Part of Foster’s rehab program includes icing. We started icing with the first handwalking sessions, and I continue to ice as much as possible after every ride. The theory behind icing is thus (and I hope I have this right): bone is constantly remodeling, degenerating and regenerating in tandem ideally at the same pace. In Foster, the degeneration happens a bit faster than the regeneration, which can make the joint weak and lends to the arthritis in his fetlock. The process is accelerated by concussion on the joint, such as exercise, but icing can slow the degeneration and therefore a helpful part of recovery.
Before starting to ice, my vet suggested I look into ice boots that specifically covered the fetlock joint. So I purchased the Ice Horse Evendura boots, which reach from knee to fetlock, of course also icing all the tendons/ligaments in between.
My first impression is that this thing seems durable and well-made. And for the $150 price, I wouldn’t expect any less. I wondered if the velcro and elastic straps would deteriorate with age, but after 2 months of using it, I have yet to notice any obvious stretching or lack of “stick”.

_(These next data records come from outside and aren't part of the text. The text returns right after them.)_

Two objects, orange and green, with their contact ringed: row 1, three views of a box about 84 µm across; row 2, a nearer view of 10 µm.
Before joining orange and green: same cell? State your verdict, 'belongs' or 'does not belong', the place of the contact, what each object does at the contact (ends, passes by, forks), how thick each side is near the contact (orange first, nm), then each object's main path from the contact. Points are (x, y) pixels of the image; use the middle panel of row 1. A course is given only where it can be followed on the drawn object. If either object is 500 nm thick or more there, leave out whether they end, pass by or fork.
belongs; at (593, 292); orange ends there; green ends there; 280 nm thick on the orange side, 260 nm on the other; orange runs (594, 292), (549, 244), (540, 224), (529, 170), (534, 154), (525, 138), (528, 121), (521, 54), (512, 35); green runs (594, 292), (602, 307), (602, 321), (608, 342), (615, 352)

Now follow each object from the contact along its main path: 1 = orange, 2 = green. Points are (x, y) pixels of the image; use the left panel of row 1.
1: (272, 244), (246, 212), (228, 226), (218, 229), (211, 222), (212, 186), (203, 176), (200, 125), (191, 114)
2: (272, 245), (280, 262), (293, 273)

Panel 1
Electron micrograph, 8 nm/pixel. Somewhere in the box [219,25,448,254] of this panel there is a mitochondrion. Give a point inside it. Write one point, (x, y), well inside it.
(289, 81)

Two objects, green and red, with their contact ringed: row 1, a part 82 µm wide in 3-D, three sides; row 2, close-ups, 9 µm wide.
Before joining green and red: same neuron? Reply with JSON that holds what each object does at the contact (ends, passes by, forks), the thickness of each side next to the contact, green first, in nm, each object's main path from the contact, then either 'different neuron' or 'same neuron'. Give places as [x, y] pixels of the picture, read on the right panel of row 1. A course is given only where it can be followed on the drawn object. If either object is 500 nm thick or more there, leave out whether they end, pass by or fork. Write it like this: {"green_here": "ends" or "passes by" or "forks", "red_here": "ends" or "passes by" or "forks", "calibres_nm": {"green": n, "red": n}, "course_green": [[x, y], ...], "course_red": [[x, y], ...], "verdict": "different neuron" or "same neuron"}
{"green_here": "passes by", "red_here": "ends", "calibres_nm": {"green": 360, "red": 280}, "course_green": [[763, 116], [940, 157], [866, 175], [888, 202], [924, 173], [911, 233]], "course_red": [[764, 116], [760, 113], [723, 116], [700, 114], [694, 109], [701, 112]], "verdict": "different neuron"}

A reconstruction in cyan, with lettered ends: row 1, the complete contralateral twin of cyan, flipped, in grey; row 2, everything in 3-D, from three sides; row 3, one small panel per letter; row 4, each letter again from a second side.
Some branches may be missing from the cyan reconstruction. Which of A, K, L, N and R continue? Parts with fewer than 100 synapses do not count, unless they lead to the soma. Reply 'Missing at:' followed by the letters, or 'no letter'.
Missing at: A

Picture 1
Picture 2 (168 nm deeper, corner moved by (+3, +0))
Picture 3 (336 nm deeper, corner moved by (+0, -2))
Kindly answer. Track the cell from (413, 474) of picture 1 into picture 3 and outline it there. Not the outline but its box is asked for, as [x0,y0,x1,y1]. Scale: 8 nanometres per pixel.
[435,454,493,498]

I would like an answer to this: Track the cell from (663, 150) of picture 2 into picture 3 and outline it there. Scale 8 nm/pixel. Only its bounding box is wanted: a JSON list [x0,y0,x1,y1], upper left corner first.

The boots are handily labeled “L” and “R” and are composed of an inner section that the ice packs velcro to, and an outer section with straps for attaching to the leg. I must confess, when I first pulled this thing out of the box it wasn’t entirely obvious how it went on, but perhaps I was having a dumb moment. The boot came with 4 ice packs to each leg, and you could then configure them however you want inside each boot.
The ice packs are where my complaints are, mostly. They are advertised as being a formula that stays soft and pliable like snow, even after being in the freezer for some time. While this was true of the first two uses, thereafter they acted like any other ice pack- that is, like a damn rock when you pull it out of the freezer. After talking with an Ice Horse rep, she recommended leaving the ice packs out for roughly 2o minutes before putting them on (and allowing the valve in each pack to stay uncovered in the freezer- apparently that helps the special sauce in them). This works well for us at the moment, since my rides are about that long, so I pull the ice packs out just before I get on and then they are nice and pliable when I strap them on. However, I wonder how well they will work once we are back to 30 and 40 or more minute rides.
The other secret to the boot is in the directions- sponging. The first couple times I ignored the directions and put the boot on a dry leg, and after 30 minutes the leg was only fractionally cold. So after returning to the directions, I realized the error of my ways and applied the boot to a wet leg, and voila! After about 15-20 minutes I have a nice cold leg.
Overall, I would recommend these boots to someone in a position like myself, where icing is going to be a common part of your riding regimen. They are quick to put together, and if you follow directions, do efficiently apply cold therapy in a convenient manner- Foster wears his in his stall for about 20 minutes after each ride and when strapped on tight, it doesn’t seem to slip or move.
However, if you’re really only going to be icing occasionally, like at an event or for the rare ding, for the price you could apply cold therapy another way and probably be just as effective for a lot less money, if a little less convenient.